This is a “reprint” from the April edition of FDTimes. Photos by PhotoCineRent
The Rolling Stones Havana Moon is a feature-length film of the historic concert by The Rolling Stones in Havana, Cuba. Directed by Paul Dugdale (Adele, Coldplay) this concert film features ‘Jumpin’ Jack Flash’, ‘It’s Only Rock ’n Roll’, ‘Gimme Shelter’, ‘Brown Sugar’, ‘Satisfaction’ and many more. It was filmed at the end of the América Latina Olé Tour 2016 with Mick Jagger, Keith Richards, Charlie Watts, and Ronnie Wood.
The film will be shown on September 23, 2016, for one night only, in cinemas around the world.
The Rolling Stones gave the free concert to an audience of hundreds of thousands of fans in Havana on March 25. The concert film and documentary were produced by JA Digital. SR Films handled all outside broadcast services, with PhotoCineRent Paris providing cameras, lenses, controls and heads.
The camera package included 14 Sony F55 cameras, Canon 17-120, Canon 14.5-60, Canon 30-300, Angenieux 24-290, Angenieux 28-340, and Angenieux 15-40 zooms. The gear was prepped in Paris, integrated in Holland, and shipped to Cuba.

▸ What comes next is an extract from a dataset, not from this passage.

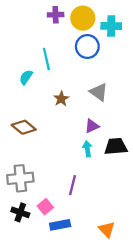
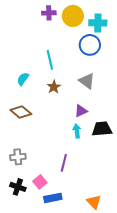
blue circle: (87, 46) -> (90, 45), moved
cyan line: (46, 59) -> (50, 60), moved
cyan semicircle: (26, 77) -> (23, 79), moved
gray cross: (20, 178) -> (18, 157), size x0.7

Key crew came from the UK and the Netherlands. Island Films in Cuba supported with local Camera Assistants, Grips, etc. Albrecht Gerlach, President of PhotoCineRent (above, left), reported that each camera recorded 4K XAVC internally in S-Log3 onto SxS cards. All cameras were synced wirelessly using Timecode Buddy and hard-wired via SDI output to Director Paul Dugdale’s Flypack for viewing. Operators had assistants with cmotion and ARRI WCU units mostly hard-wired, or they managed alone. Dom Jackson flew his Steadicam rig for the entire 2 hours of the concert, with camera assistant Gemma Probst pulling focus and iris.

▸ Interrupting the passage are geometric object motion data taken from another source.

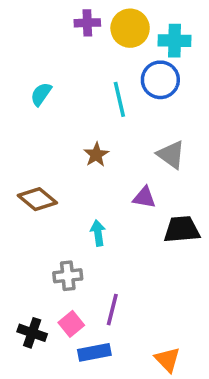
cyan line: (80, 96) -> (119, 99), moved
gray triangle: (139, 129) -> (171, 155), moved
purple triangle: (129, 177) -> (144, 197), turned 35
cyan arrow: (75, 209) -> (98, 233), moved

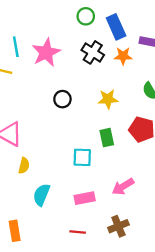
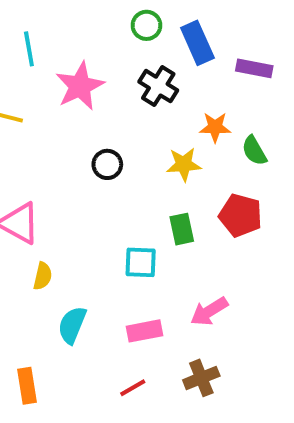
cyan line: (16, 47) -> (29, 49), moved
orange star: (123, 56) -> (215, 127), moved
red line: (78, 232) -> (133, 388), turned -35

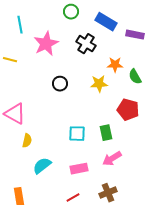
green circle: (146, 25) -> (71, 12), moved
blue rectangle: (197, 43) -> (106, 22), turned -35
green rectangle: (182, 229) -> (106, 133), moved
cyan semicircle: (72, 325) -> (42, 166), turned 30

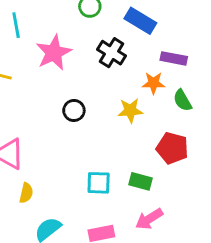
purple rectangle: (135, 35) -> (174, 58), moved
green rectangle: (106, 133) -> (140, 181), turned -63

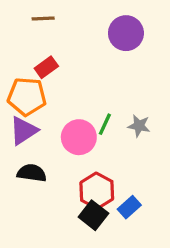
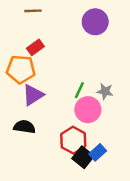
purple triangle: (24, 131) -> (33, 95), moved
pink circle: (79, 137) -> (88, 110), moved
black square: (93, 215) -> (83, 157), moved

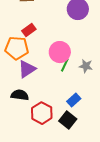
pink circle: (88, 110) -> (60, 52), moved
red hexagon: (73, 140) -> (42, 113), moved
blue rectangle: (98, 152) -> (74, 100), moved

Director of Photography Brett Turnbull said, “It was handled as a film-style 4K 35mm production.” He worked at a lighting desk with an OLED monitor and remote switcher to view all cameras with LUTs applied and give guidance to the operators on exposure. Exposure was generally T5.6 with ND applied at ISO 1250, and wide open on the audience. Brett concluded, “The Stones hit another gear, it was the end of the tour, and they were extraordinary.”